**DOCUMENT SECTION:**
Friday Squid Blogging: Humboldt Squid

Great article on the Humboldt squid from Outside Magazine:

I worry about these things because Cassell, 44, a world-class diver, underwater cameraman, and Special Operations vet from Escondido, California, is out to convince me—live and up close—that the undersea world’s most intriguing predator is not one of the usual suspects (like the great white shark or killer whale) but a powerful, outsize squid that features eight snakelike arms lined with suckers full of nasty little teeth, a razor-sharp beak that can rapidly rip flesh into bite-size chunks, and an unrelenting hunger. It’s called the Humboldt, or jumbo, squid, and it’s not the sort of calamari you’re used to forking off your dinner plate. This squid grows to seven feet or more and perhaps a couple hundred pounds. It has a rep as the outlaw biker of the marine world: intelligent and opportunistic, a stone-cold cannibal willing to attack divers with a seemingly deliberate hostility.

What about the giant squid, you may ask? “Wimpy,” says Cassell. The giant—which grows to 60-plus feet and is one of only four squid, out of the 400 or so species found in the oceans, that are human-size or bigger—is generally considered to be fairly placid. In any case, it’s so elusive, no modern squid hunter has ever even seen one alive. No, if you want a scary squid, you want a Humboldt. And they’re easy to find, teeming by the millions in Pacific waters from Chile to British Columbia. (It’s named after the Humboldt Current, off South America’s west coast.)

Cassell first heard about the “diablos rojos,” or red devils, in 1995, from some Mexican fishermen as he was filming gray whales for German public television in Baja’s Laguna San Ignacio. Intrigued, he made his way to La Paz, near the southern tip of Baja, to dive under the squid-fishing fleet. It was baptism by tentacle. Humboldts—mostly five-footers—swarmed around him. As Cassell tells it, one attacked his camera, which smashed into his face, while another wrapped itself around his head and yanked hard on his right arm, dislocating his shoulder. A third bit into his chest, and as he tried to protect himself he was gang-dragged so quickly from 30 to 70 feet that he didn’t have time to equalize properly, and his right eardrum ruptured. “I was in the water five minutes and I already had my first injury,” Cassell recalls, shaking his head. “It was like being in a barroom brawl.” Somehow he managed to push the squid-pile off and make his way to the surface, battered and exhilarated. “I was in love with the animal,” he says.

**DATA EXTRACTS:**
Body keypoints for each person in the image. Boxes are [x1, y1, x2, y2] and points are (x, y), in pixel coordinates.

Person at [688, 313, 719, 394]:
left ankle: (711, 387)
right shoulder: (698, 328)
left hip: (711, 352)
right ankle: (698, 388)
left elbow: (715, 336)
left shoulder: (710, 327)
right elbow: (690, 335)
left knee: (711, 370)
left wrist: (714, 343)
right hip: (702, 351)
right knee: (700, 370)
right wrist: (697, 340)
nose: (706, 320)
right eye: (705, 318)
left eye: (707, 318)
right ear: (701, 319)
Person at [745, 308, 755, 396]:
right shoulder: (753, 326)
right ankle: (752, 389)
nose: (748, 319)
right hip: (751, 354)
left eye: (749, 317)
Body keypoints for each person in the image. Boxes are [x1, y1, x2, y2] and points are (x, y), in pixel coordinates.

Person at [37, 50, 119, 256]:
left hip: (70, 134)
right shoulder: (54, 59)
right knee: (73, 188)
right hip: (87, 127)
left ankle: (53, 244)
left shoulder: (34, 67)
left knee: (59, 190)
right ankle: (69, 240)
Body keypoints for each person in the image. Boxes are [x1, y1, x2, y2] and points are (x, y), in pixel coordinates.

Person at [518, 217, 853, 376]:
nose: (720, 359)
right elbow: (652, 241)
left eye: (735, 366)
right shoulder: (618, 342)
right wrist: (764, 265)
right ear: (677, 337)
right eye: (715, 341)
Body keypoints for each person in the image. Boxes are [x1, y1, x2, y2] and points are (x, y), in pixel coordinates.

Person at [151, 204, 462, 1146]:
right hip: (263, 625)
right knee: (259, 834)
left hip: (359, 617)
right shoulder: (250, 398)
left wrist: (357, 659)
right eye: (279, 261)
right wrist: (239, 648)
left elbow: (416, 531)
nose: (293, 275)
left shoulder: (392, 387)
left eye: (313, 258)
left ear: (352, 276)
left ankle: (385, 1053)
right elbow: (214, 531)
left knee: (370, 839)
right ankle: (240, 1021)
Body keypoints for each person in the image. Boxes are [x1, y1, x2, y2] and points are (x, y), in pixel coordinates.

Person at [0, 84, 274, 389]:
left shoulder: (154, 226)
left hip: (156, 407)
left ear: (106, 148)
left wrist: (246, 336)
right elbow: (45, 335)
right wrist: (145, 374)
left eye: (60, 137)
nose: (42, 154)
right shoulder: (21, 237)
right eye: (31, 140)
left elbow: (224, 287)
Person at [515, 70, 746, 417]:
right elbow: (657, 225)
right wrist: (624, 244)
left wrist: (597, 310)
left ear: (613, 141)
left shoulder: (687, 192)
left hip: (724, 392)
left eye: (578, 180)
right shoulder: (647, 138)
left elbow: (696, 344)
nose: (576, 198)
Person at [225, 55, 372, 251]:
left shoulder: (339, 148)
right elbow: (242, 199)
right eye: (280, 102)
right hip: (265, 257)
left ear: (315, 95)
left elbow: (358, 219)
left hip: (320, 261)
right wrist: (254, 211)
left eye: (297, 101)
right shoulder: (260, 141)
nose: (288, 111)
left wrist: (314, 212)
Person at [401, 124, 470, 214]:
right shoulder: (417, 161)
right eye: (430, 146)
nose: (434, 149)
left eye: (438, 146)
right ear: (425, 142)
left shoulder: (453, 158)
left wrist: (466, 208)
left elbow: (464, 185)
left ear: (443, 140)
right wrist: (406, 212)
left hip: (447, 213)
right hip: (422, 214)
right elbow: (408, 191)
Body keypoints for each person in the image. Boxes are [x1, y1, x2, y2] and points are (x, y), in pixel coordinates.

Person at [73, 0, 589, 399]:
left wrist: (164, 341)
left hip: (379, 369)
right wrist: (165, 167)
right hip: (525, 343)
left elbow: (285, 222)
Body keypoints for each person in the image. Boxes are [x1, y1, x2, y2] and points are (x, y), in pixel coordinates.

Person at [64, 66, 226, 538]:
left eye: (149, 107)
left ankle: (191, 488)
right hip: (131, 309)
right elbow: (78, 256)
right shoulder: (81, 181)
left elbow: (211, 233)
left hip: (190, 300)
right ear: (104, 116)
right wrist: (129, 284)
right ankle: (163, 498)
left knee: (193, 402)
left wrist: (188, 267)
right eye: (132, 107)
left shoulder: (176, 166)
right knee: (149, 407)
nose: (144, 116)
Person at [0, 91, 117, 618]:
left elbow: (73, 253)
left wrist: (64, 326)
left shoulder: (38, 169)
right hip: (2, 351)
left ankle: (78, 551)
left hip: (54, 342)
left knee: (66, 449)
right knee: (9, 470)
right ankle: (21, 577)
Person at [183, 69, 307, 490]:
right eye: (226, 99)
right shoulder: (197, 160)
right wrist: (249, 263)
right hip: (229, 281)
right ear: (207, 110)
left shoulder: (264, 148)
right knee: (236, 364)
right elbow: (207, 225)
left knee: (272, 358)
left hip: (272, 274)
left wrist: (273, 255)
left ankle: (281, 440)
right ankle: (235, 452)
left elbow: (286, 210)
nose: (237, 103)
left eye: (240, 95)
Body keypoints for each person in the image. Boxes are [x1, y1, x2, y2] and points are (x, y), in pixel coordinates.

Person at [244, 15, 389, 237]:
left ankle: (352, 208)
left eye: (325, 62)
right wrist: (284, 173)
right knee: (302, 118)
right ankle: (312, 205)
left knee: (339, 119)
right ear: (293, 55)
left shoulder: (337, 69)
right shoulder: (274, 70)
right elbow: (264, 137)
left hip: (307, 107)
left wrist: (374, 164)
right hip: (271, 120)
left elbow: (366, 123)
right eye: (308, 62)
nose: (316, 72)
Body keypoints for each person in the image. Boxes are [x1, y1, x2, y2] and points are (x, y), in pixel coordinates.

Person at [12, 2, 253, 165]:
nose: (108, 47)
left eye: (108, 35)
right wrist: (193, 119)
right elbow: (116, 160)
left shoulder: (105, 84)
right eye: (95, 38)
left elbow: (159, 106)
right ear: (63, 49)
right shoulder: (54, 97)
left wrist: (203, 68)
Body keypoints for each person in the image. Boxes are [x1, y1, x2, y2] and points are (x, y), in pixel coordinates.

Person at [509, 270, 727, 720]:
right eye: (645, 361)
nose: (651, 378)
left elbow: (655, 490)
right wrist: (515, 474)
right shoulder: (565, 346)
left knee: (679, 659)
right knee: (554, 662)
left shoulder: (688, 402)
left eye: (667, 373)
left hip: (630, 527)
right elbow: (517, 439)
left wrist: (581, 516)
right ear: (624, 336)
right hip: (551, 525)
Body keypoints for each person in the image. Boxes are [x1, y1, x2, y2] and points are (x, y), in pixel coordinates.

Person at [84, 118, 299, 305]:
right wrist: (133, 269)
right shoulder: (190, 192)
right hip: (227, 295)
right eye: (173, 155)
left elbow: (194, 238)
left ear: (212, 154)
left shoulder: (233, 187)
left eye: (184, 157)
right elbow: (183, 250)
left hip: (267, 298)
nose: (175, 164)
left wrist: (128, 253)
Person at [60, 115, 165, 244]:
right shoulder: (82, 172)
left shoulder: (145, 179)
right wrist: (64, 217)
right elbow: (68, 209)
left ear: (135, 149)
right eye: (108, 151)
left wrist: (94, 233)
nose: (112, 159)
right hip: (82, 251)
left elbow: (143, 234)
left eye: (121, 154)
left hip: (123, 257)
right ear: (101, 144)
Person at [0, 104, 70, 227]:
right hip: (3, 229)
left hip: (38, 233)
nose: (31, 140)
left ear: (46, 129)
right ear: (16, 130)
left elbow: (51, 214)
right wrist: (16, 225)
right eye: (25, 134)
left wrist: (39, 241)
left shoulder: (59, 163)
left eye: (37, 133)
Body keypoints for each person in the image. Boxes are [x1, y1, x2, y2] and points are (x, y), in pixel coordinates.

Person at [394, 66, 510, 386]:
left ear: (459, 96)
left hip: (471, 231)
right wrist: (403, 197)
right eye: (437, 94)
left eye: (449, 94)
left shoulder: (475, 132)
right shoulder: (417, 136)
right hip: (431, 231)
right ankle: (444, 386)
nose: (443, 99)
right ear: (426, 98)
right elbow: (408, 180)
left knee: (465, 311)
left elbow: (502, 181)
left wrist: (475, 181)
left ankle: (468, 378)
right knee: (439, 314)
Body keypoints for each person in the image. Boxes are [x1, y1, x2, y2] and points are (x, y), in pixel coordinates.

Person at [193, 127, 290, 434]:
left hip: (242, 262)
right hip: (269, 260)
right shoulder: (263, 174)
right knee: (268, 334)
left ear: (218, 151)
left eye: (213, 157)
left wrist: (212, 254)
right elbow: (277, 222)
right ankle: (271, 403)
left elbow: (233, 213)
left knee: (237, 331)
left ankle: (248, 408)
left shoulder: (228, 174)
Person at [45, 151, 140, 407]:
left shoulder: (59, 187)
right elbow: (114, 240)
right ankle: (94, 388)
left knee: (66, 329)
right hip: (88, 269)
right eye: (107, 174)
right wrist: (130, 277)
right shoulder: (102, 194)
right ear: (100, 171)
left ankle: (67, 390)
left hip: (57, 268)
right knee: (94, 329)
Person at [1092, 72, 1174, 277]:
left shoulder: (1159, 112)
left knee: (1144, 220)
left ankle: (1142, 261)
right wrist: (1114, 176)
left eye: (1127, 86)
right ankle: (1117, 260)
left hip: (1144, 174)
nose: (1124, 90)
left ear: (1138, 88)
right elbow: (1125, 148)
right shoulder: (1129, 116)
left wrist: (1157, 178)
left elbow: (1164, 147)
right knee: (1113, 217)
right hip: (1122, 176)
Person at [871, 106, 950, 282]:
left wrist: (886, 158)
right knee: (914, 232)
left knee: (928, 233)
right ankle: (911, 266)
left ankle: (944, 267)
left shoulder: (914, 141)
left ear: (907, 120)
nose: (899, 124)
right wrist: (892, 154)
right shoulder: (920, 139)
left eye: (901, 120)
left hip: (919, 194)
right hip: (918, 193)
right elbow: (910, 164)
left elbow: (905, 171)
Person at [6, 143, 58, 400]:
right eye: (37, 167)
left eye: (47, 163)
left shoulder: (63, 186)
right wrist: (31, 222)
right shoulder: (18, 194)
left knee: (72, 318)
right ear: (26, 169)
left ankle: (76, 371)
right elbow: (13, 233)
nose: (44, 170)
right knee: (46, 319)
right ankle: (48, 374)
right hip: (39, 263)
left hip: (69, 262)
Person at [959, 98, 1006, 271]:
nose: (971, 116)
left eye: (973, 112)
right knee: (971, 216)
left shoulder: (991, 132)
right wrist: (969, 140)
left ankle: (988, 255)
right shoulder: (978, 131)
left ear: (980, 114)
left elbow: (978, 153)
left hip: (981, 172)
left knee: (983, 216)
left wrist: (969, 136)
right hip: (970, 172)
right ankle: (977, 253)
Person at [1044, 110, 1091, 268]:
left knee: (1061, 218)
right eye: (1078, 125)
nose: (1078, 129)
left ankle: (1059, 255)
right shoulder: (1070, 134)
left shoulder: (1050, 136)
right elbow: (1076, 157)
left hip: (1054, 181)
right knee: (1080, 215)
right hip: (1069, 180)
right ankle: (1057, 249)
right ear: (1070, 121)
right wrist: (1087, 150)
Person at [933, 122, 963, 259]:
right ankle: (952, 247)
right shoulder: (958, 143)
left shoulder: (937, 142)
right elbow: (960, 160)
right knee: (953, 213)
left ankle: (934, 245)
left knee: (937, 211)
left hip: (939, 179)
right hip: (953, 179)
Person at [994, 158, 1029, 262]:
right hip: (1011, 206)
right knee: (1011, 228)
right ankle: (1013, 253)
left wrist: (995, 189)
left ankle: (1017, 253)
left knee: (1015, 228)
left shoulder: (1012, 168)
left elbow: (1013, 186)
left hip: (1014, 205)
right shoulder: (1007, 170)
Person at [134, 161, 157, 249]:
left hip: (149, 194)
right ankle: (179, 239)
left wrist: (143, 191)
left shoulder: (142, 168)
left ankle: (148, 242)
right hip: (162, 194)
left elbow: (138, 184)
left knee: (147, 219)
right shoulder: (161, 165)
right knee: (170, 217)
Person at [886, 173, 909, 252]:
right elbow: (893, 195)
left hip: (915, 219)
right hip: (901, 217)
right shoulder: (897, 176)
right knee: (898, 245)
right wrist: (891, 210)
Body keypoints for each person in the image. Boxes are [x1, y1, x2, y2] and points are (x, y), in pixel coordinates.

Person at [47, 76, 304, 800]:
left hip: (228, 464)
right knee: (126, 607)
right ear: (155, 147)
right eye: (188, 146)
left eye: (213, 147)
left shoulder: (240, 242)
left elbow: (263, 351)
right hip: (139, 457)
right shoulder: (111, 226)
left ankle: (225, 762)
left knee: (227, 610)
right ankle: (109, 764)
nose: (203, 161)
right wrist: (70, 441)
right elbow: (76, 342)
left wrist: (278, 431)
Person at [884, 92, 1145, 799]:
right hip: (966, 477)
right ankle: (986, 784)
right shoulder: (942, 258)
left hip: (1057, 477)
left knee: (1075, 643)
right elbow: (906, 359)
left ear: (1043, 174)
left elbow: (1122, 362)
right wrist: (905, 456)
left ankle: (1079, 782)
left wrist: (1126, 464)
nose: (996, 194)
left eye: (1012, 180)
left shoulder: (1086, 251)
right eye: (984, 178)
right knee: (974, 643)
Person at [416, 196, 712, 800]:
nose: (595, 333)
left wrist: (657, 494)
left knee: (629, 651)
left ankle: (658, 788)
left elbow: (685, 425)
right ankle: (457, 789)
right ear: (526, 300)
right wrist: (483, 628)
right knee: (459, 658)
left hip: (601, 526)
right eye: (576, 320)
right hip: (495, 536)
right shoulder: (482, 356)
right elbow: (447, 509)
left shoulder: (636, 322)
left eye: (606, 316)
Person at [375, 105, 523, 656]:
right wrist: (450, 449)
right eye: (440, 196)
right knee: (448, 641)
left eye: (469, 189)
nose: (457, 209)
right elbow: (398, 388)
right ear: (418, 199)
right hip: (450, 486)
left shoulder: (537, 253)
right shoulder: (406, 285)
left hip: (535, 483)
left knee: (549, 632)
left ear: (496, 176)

**WHAT THE TASK REQUIRES:** Extend the Humboldt squid article, picking up right after its final sentence. The material has no connection to the Humboldt squid article.

**EXERCISE RESPONSE:**
Posted on July 21, 2006 at 3:23 PM17 Comments

Comments

Clive Robinson July 22, 2006 5:34 AM

Mr Cassell sounds like somebody who belives the saying

“what does not kill you makes you stronger”

David July 22, 2006 7:34 AM

“What about the giant squid, you may ask? “Wimpy,” says Cassell. The giant — which grows to 60-plus feet and is one of only four squid, out of the 400 or so species found in the oceans, that are human-size or bigger — is generally considered to be fairly placid. In any case, it’s so elusive, no modern squid hunter has ever even seen one alive. ”

What about this?

http://news.bbc.co.uk/1/hi/sci/tech/4288772.stm

Roxanne July 22, 2006 9:08 AM

We’re in trouble if the squid ever develop the squid-equivalent of high technology. What are they doing in their secret underwater labs, anyway? 😉

Dom De Vitto July 22, 2006 3:21 PM

Yep, but 5ft Humbolts are still juviniles, it’s the 7fters you want to worry about.

They see people as “interesting” – both as an object to examine, and then to maybe try putting it’s 15,000+ ring hooks into to keep it steady while it has a bite.

These things are known to drag fishermen from boats and eat them. Yes, seriously.

Kevlar “diving suits” are manditory, and must cover every square centimetre, unless you want to get pictures of a Humbolt jetting off with your arm/leg/head.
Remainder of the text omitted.